• **TASK DETAILS**
Among the entries below, find the line with "M1155 417 1213", then quote it and each following line up to and including the line with "M1757 439 1759 405 1776 398 1840 346", and nothing else.

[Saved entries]
◇ ◇ ◇ ◇ ◇ ◇ ◇

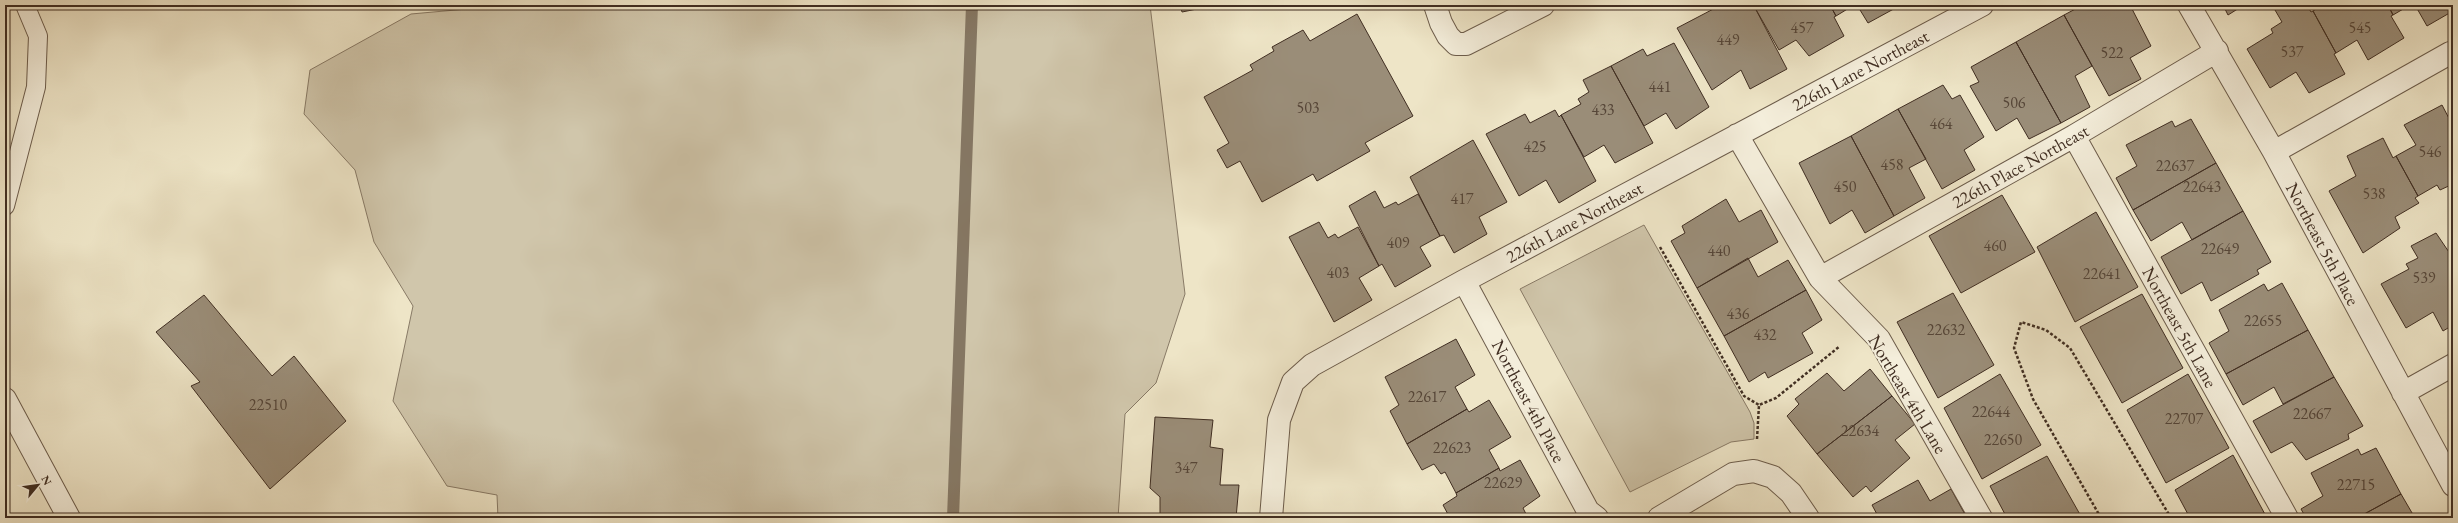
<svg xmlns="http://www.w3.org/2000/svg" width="2458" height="523" viewBox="0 0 2458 523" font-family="'EB Garamond',serif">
	<rect width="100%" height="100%" fill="#eee5c7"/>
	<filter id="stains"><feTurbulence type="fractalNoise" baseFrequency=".005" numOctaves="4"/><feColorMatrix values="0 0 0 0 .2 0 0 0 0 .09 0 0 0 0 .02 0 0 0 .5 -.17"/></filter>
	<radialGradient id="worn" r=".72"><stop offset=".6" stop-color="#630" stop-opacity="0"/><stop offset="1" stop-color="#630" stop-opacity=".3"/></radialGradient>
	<path fill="#d0c6ab" stroke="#887a66" d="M482 5H1150L1185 294 1156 383 1125 414 1118 518H498L497 495 447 486 393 401 413 306 374 242 355 170 304 114 310 70 411 14 478 8Z
		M1644 225 1750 412 1754 423V439L1731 442 1630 492 1520 289Z"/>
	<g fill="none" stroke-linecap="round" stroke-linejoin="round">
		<path stroke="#857763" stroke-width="12" d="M953 518 972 5"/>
	</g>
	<path fill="#9a8d78" stroke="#402e22" d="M1180 5H1217L1182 12Z
		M1721 5 1754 6 1787 69 1750 89 1741 70 1712 90 1677 28Z
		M1756 5H1830L1836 16 1834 17 1844 36 1809 56 1796 40 1779 50 1754 6Z
		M1830 5H1854L1836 16Z
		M1857 5H1901L1868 23Z
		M2083 5H2130L2151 46 2130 58 2141 79 2109 96 2064 15Z
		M2223 5H2244L2228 15Z
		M2284 5H2307L2311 12 2313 11 2336 53 2334 54 2345 74 2309 93 2296 72 2270 88 2247 49 2273 33 2271 29 2282 22 2275 10Z
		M2323 5H2388L2393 15 2391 16 2404 38 2368 60 2357 40 2336 53 2313 11Z
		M2388 5H2410L2393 15Z
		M2415 5H2453V11L2427 26Z
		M1357 14 1413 116 1365 143 1370 151 1317 181 1313 174 1262 202 1240 161 1227 168 1217 150 1229 143 1204 97 1253 70 1250 65 1274 51 1272 47 1303 30 1310 41Z
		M2064 15 2092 66 2075 76 2090 107 2061 123 2016 42Z
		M2016 42 2061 123 2029 139 2017 118 1996 131 1970 86 1979 82 1971 67Z
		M1674 43 1709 107 1676 129 1666 113 1644 126 1611 66 1643 49 1647 56Z
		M1611 66 1653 143 1615 163 1604 145 1584 157 1561 115 1581 104 1578 99 1589 92 1583 80Z
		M1943 85 1952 99 1960 95 1984 137 1964 150 1975 170 1942 189 1898 109Z
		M2442 105 2453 126V184L2440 190 2437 185 2418 196 2396 156 2416 145 2404 125Z
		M1898 109 1926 159 1909 168 1925 198 1894 216 1851 136Z
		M1555 110 1559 117 1561 115 1596 181 1559 203 1546 180 1519 196 1486 134 1525 114 1530 123Z
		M2191 119 2216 163 2133 210 2116 178 2137 166 2126 145 2172 121 2175 127Z
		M1851 136 1894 216 1865 233 1852 210 1830 224 1799 163Z
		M2383 138 2393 158 2396 156 2418 196 2415 198 2419 203 2395 217 2400 228 2363 253 2329 191 2356 176 2347 156Z
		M1473 140 1507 202 1479 217 1487 234 1454 253 1444 235 1440 236 1410 177Z
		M2216 163 2243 211 2192 240 2182 222 2151 241 2133 210Z
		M1375 191 1384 208 1396 202 1398 205 1418 194 1440 236 1420 247 1431 266 1395 287 1382 264 1379 266 1349 206Z
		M2002 195 2035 252 1961 293 1929 236Z
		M1726 199 1739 222 1761 210 1778 242 1697 288 1671 241 1685 233 1682 226Z
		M2243 211 2271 262 2257 270 2259 274 2211 301 2202 282 2181 294 2161 257Z
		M2096 212 2138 287 2075 322 2037 247Z
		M1319 222 1328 238 1335 234 1338 238 1358 227 1379 266 1359 278 1372 300 1334 322 1289 237Z
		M2436 233 2453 258V325L2443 331 2433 312 2406 328 2381 284 2409 269 2406 264 2418 258 2411 246Z
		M1748 258 1758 277 1788 260 1806 290 1724 336 1697 288Z
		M2282 283 2308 330 2226 374 2209 343 2229 331 2219 310 2264 284 2268 291Z
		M1806 290 1822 320 1802 333 1813 353 1768 378 1765 372 1749 382 1724 336Z
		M1953 293 1994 365 1938 398 1897 322Z
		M2142 294 2183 368 2122 403 2080 327Z
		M204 295 272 376 294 356 346 421 270 489 191 386 200 382 156 332Z
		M2308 330 2334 377 2283 404 2274 387 2243 405 2226 374Z
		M1456 339 1475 375 1455 387 1467 409 1407 444 1390 411 1399 405 1385 377Z
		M1870 369 1892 396 1817 454 1787 416 1799 404 1795 399 1827 373 1844 391Z
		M2000 374 2041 445 1982 479 1944 408Z
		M2188 374 2229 448 2166 483 2127 410Z
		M2334 377 2363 426 2348 434 2349 439 2306 460 2292 442 2271 453 2253 421Z
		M1892 396 1915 424 1895 440 1910 458 1871 492 1866 486 1853 497 1817 454Z
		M1489 400 1511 437 1489 450 1499 468 1456 493 1445 472 1441 474 1434 464 1422 470 1407 444 1467 409 1469 412Z
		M1155 417 1213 420 1210 447 1223 449 1220 485H1239L1236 518 1160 517V497L1150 488Z
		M2376 448 2401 494 2357 518H2306L2301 509 2323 496 2311 473 2358 449 2361 455Z
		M2233 455 2267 518H2190L2175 490Z
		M2047 456 2082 518H2007L1990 486Z
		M1520 460 1540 496 1523 508 1528 518H1450L1443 505 1457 496 1456 493 1499 468 1500 471Z
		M1918 480 1930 501 1951 489 1967 518H1879L1872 505Z
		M2401 494 2415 518H2357Z"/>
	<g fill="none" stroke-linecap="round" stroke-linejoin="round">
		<defs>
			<path id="service" d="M5 206 36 87 38 36 25 5"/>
			<path id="minor" d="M1435 5 1441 23 1448 36 1456 44H1466L1543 5
				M2189 5 2274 152 2453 485
				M1737 135 1820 278 1879 339 1981 518
				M2074 136 2287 518
				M2274 152 2450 53
				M1820 278 2074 136 2217 51
				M1464 281 1588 511 1597 518
				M2403 393 2453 365
				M5 399 69 518
				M1271 518 1279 420 1293 382 1312 365 1464 281 1982 5
				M1659 518 1733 474 1754 471 1773 477 1791 493 1808 518"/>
		</defs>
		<use href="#service" stroke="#6c5c4b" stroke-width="20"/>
		<use href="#minor" stroke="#6c5c4b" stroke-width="24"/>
		<path stroke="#402e22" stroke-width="2.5" stroke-dasharray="3 2" stroke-linecap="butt" d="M1660 247 1744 396 1759 405
			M1757 439 1759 405 1776 398 1840 346
			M2101 518 2033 399 2014 348 2021 322 2046 330 2070 348 2171 518"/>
		<use href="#service" stroke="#f4eedb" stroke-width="18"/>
		<use href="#minor" stroke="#f4eedb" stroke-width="22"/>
	</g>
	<g text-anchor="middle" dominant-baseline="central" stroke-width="4" stroke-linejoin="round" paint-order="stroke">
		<g font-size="16" fill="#564638">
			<text x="1802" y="27">457</text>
			<text x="2360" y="27">545</text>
			<text x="1728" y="39">449</text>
			<text x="2292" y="51">537</text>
			<text x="2112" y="52">522</text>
			<text x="1660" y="86">441</text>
			<text x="2014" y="102">506</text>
			<text x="1308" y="107">503</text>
			<text x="1603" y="109">433</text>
			<text x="1941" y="123">464</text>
			<text x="1535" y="146">425</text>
			<text x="2430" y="151">546</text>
			<text x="1892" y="164">458</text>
			<text x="2175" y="165">22637</text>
			<text x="1845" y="186">450</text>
			<text x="2202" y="186">22643</text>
			<text x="2374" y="193">538</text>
			<text x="1462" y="198">417</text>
			<text x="1398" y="242">409</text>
			<text x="1995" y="245">460</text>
			<text x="2220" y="248">22649</text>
			<text x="1719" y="250">440</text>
			<text x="1338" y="272">403</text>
			<text x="2102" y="273">22641</text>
			<text x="2424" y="277">539</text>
			<text x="1738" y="313">436</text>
			<text x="2263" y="320">22655</text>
			<text x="1946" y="329">22632</text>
			<text x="1765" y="334">432</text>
			<text x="1427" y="396">22617</text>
			<text x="268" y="404">22510</text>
			<text x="1991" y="411">22644</text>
			<text x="2312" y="413">22667</text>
			<text x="2184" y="418">22707</text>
			<text x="1860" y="430">22634</text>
			<text x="2003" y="439">22650</text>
			<text x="1452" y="447">22623</text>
			<text x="1186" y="467">347</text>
			<text x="1503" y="482">22629</text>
			<text x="2356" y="484">22715</text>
		</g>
		<g font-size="18" fill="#402e22" stroke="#f4eedb">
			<text transform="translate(1860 70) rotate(-28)">226th Lane Northeast</text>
			<text transform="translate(2020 166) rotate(-29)">226th Place Northeast</text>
			<text transform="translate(1574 222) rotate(-28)">226th Lane Northeast</text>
			<text transform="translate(2323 244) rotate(62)">Northeast 5th Place</text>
			<text transform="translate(2180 327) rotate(61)">Northeast 5th Lane</text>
			<text transform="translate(1908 394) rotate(59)">Northeast 4th Lane</text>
			<text transform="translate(1529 401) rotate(62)">Northeast 4th Place</text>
		</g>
	</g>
	<rect width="2458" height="523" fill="none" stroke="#eee5c7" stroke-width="20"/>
	<rect x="6" y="6" width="2446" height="511" fill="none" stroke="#402e22" stroke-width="2"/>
	<rect x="10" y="10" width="2438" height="503" fill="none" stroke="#402e22"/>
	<g transform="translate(38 485) rotate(61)" stroke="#f4eedb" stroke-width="3" paint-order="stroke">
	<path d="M0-3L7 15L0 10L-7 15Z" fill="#402e22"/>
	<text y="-6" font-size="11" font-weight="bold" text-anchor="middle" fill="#402e22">N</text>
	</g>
	<rect width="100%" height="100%" filter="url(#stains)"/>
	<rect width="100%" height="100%" fill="url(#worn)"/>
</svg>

◇ ◇ ◇ ◇ ◇ ◇ ◇

• **ANSWER FOR THIS EXERCISE**
		M1155 417 1213 420 1210 447 1223 449 1220 485H1239L1236 518 1160 517V497L1150 488Z
		M2376 448 2401 494 2357 518H2306L2301 509 2323 496 2311 473 2358 449 2361 455Z
		M2233 455 2267 518H2190L2175 490Z
		M2047 456 2082 518H2007L1990 486Z
		M1520 460 1540 496 1523 508 1528 518H1450L1443 505 1457 496 1456 493 1499 468 1500 471Z
		M1918 480 1930 501 1951 489 1967 518H1879L1872 505Z
		M2401 494 2415 518H2357Z"/>
	<g fill="none" stroke-linecap="round" stroke-linejoin="round">
		<defs>
			<path id="service" d="M5 206 36 87 38 36 25 5"/>
			<path id="minor" d="M1435 5 1441 23 1448 36 1456 44H1466L1543 5
				M2189 5 2274 152 2453 485
				M1737 135 1820 278 1879 339 1981 518
				M2074 136 2287 518
				M2274 152 2450 53
				M1820 278 2074 136 2217 51
				M1464 281 1588 511 1597 518
				M2403 393 2453 365
				M5 399 69 518
				M1271 518 1279 420 1293 382 1312 365 1464 281 1982 5
				M1659 518 1733 474 1754 471 1773 477 1791 493 1808 518"/>
		</defs>
		<use href="#service" stroke="#6c5c4b" stroke-width="20"/>
		<use href="#minor" stroke="#6c5c4b" stroke-width="24"/>
		<path stroke="#402e22" stroke-width="2.5" stroke-dasharray="3 2" stroke-linecap="butt" d="M1660 247 1744 396 1759 405
			M1757 439 1759 405 1776 398 1840 346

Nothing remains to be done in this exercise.